*Extract to read*.

# Is it ok/safe...



## TLFU (Aug 4, 2017)

to store open bags of granular lawn items in a wooden shed outside in the backyard? I'm trying to avoid storing open bags inside the house/basement if possible. Thx


----------



## chrismar (May 25, 2017)

Is it covered? I store all my lawn stuff in my 8x12 unconditioned shed. I've had an open bag of 10-10-10 in there that I use from time to time for 2+ years now. I also have an open bag of ammonium sulfate (for 1 year) and urea (< 1 year). There might be a little additional clumping, but nothing you can't crumble with your hands.


----------



## Ware (Jan 28, 2017)

I know some here store open bags in sealed 5 gallon buckets to help keep moisture out.


----------



## Sam23 (May 2, 2018)

Yes I would store them in 5 gallon buckets.
Here are some great lids.
https://thelawnforum.com/viewtopic.php?f=4&t=2254


----------



## g-man (Jun 15, 2017)

I use buckets for open stuff. Bags are not perfectly sealed. They have holes and tears, etc. The key is to keep them dry.


----------



## Delmarva Keith (May 12, 2018)

TLFU said:


> to store open bags of granular lawn items in a wooden shed outside in the backyard? I'm trying to avoid storing open bags inside the house/basement if possible. Thx


For partial bags of leftover stuff, I roll the open top of the bag as far down as it will go (so it touches the rest of the bag with product still in it) and place about a 10" strip of duct tape right across it, perpendicular to the "roll" to hold it down and keep the roll sealed. My storage "shed" is one full bay of a large unheated garage. Seasonal products except seed (it gets hot up there) go in the attic over the same garage. Never had an issue.


----------



## TLFU (Aug 4, 2017)

*Problem requirements*. Continue the forum thread about storing open bags of granular lawn products in an outdoor shed, picking up right after its final line.

*Dataset extract*.
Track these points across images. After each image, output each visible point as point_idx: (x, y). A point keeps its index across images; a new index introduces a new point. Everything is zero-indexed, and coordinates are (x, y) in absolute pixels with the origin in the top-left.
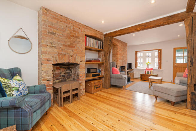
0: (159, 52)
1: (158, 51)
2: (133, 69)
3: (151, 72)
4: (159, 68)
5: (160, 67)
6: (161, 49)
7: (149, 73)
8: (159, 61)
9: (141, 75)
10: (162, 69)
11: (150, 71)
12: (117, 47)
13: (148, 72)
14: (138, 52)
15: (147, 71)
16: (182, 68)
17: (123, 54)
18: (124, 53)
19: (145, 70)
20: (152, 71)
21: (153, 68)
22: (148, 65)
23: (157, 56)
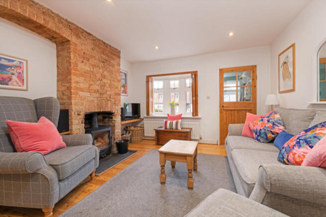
0: (194, 76)
1: (190, 75)
2: (142, 117)
3: (177, 123)
4: (194, 114)
5: (195, 112)
6: (196, 72)
7: (174, 127)
8: (194, 98)
9: (158, 132)
10: (199, 116)
11: (174, 122)
12: (69, 48)
13: (171, 124)
14: (153, 78)
15: (169, 122)
16: (236, 112)
17: (104, 77)
18: (106, 73)
19: (165, 120)
20: (180, 121)
21: (181, 115)
22: (173, 109)
23: (189, 87)
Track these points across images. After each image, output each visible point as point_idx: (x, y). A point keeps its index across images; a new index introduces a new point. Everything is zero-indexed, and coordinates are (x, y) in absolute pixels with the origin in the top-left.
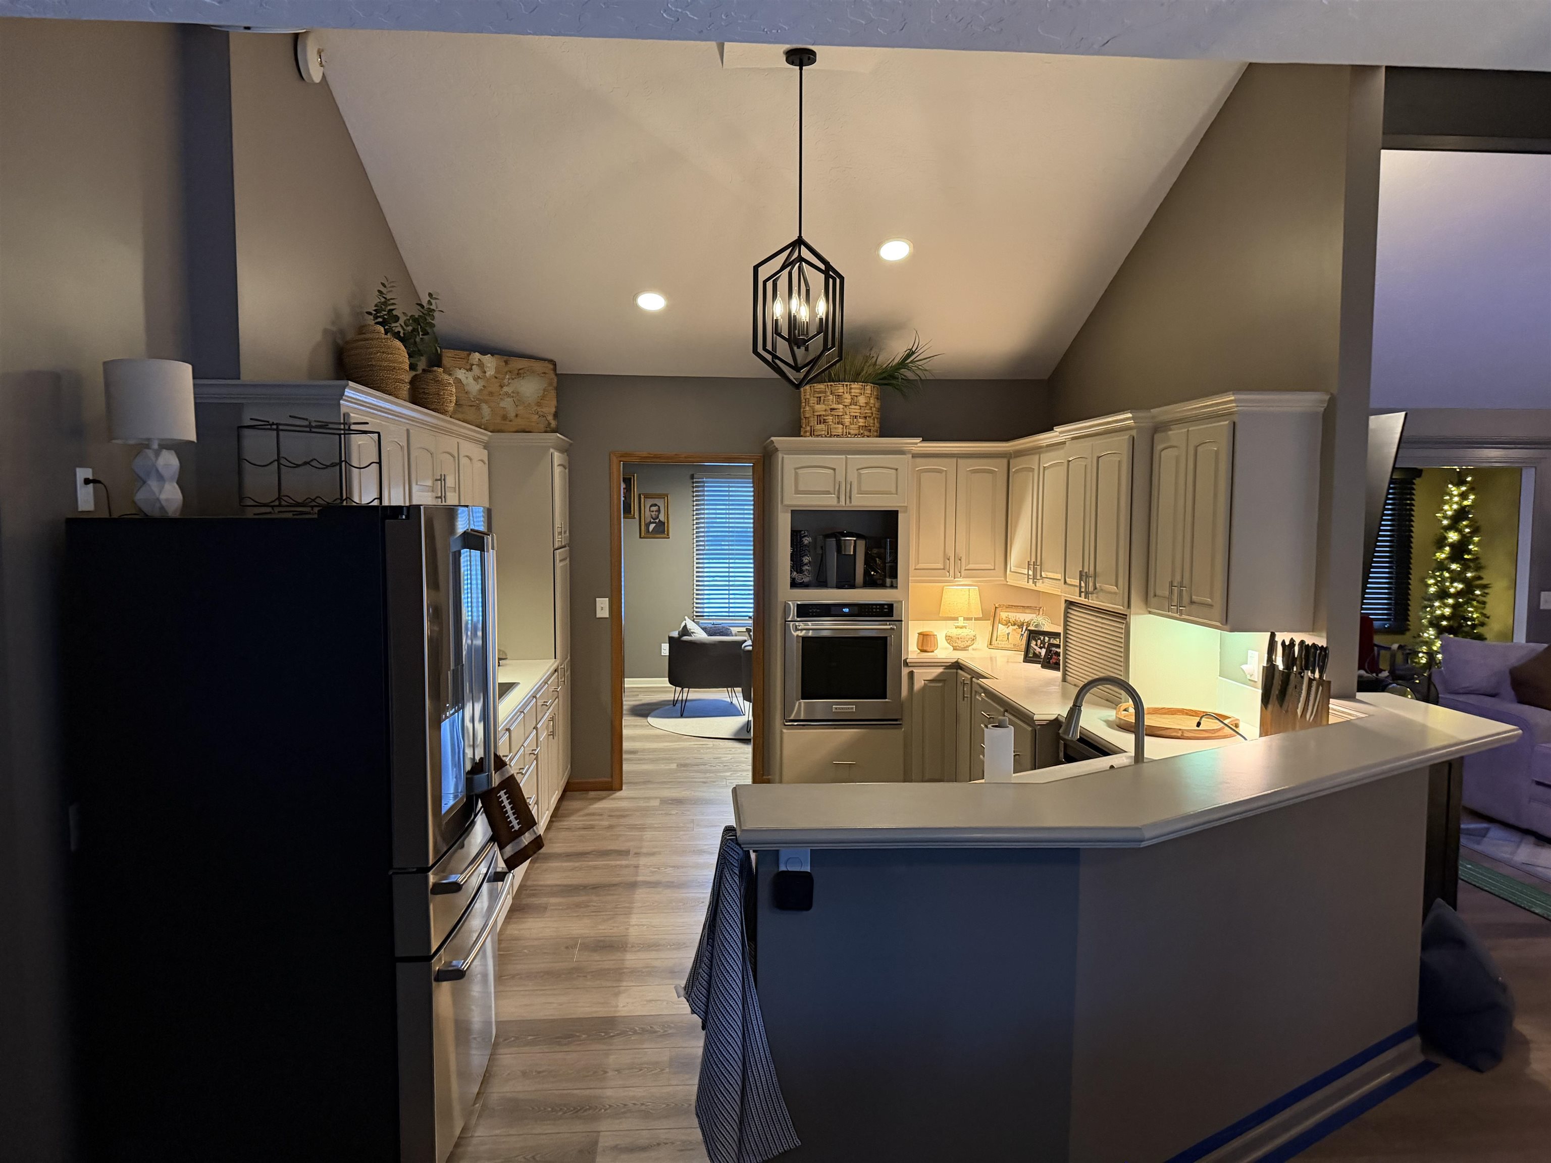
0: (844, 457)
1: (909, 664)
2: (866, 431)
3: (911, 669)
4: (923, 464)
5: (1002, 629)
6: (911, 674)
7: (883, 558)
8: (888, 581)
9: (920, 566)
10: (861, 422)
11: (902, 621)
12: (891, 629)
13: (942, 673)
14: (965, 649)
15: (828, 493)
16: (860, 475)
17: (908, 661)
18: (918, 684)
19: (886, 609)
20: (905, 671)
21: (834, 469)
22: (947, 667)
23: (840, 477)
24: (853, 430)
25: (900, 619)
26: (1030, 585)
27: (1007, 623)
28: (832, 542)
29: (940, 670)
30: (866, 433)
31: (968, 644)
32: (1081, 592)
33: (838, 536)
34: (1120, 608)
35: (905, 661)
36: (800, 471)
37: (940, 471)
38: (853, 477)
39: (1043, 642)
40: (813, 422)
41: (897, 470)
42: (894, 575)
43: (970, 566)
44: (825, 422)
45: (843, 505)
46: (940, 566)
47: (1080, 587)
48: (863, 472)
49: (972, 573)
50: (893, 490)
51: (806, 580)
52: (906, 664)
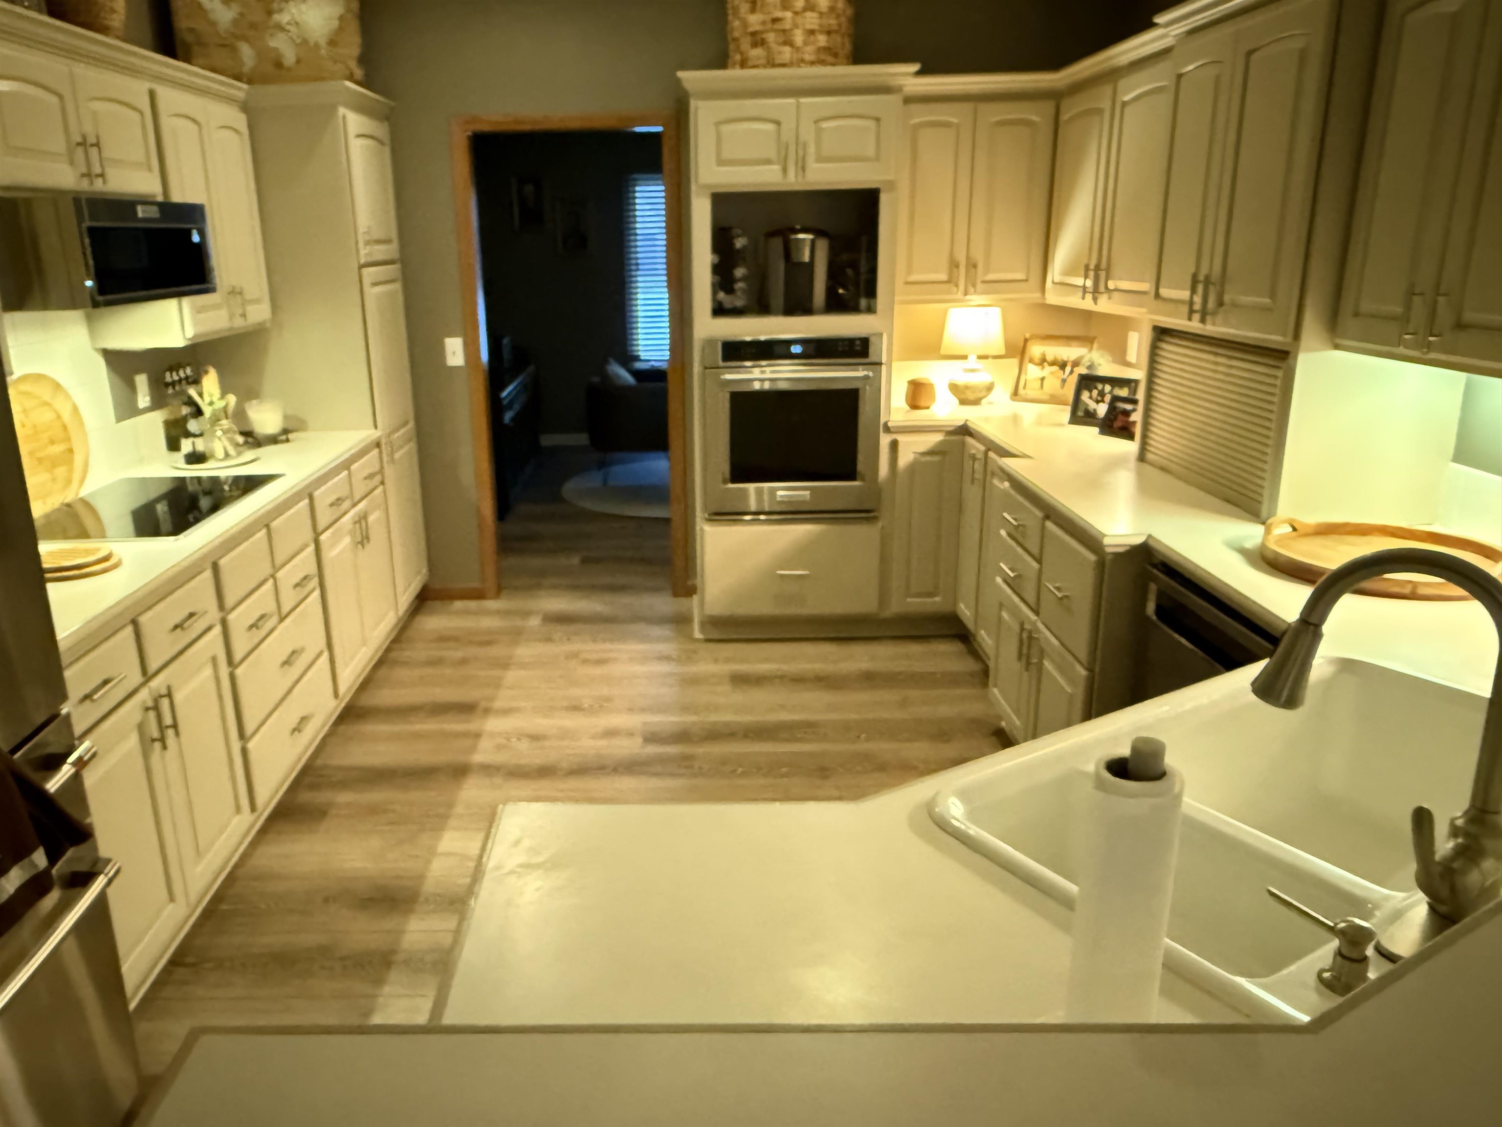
0: (791, 101)
1: (892, 430)
2: (828, 56)
3: (895, 436)
4: (922, 114)
5: (1033, 372)
6: (894, 445)
7: (855, 266)
8: (863, 302)
9: (914, 277)
10: (822, 40)
11: (880, 364)
12: (866, 377)
13: (941, 443)
14: (976, 402)
15: (768, 162)
16: (819, 132)
17: (890, 424)
18: (905, 458)
19: (858, 346)
20: (885, 440)
21: (778, 123)
22: (949, 433)
23: (788, 134)
24: (809, 54)
25: (877, 361)
26: (1087, 304)
27: (1042, 362)
28: (777, 243)
29: (938, 438)
30: (830, 59)
31: (981, 395)
32: (1191, 312)
33: (785, 233)
34: (1275, 339)
35: (886, 424)
36: (726, 129)
37: (947, 125)
38: (808, 134)
39: (1102, 394)
40: (745, 44)
41: (878, 120)
42: (871, 291)
43: (991, 277)
44: (762, 43)
45: (793, 182)
46: (944, 277)
47: (1191, 303)
48: (825, 125)
49: (993, 286)
50: (871, 152)
51: (739, 303)
52: (887, 429)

*Expected answer*.
Thank you ALL for your feedback.

My unconditioned shed is covered.
I've a Lowes 5 Gal bucket and a lid, but I use it to mix liquid and such. I like the bucket idea. Though, I wonder if these 30-50 lbs/bag granular stuff would fit in a bucket (also the cost/bucket/bag could add up quickly..  ).

I'm happy to hear that keeping these bags in the shed would be fine for the most part (I think I'll try duct-taping method).

Thanks again everyone for your suggestions. :thumbup:


----------



## dfw_pilot (Jan 28, 2017)

This is an old pic, but I felt the small investment in buckets and lids was worth it for the organization and keeping moisture out. I've done the roll/ductape method and been burned.


----------



## Ecks from Tex (Apr 26, 2018)

I use the Hudson Exchange HDPE 5 gal bucket with a Gamma Seal lid bought separately. They are used for food storage and FDA approved, so I figured they were my best bet to keep moisture out. I think each bucket ended up being around $25. I use them for all of my granular preemergents and fertilizers, etc. no problems so far


----------



## kds (Apr 28, 2017)

@dfw_pilot where did you get those labels? Did you get the bag labels online and then blow them up and tape them to the buckets?


----------



## dfw_pilot (Jan 28, 2017)

Yes - printed from the PDF's on the MSDS section of SiteOne. OCD? Of course.


----------



## kds (Apr 28, 2017)

dfw_pilot said:


> OCD? Of course.


No, I like it. I'm stealing it.


----------



## Ware (Jan 28, 2017)

kds said:


> dfw_pilot said:
> 
> 
> > OCD? Of course.
> ...


I like it. I would probably print them on something like these.


----------



## g-man (Jun 15, 2017)

I just place the empty bag inside the bucket and place masking tape with the sharpied name of what's inside.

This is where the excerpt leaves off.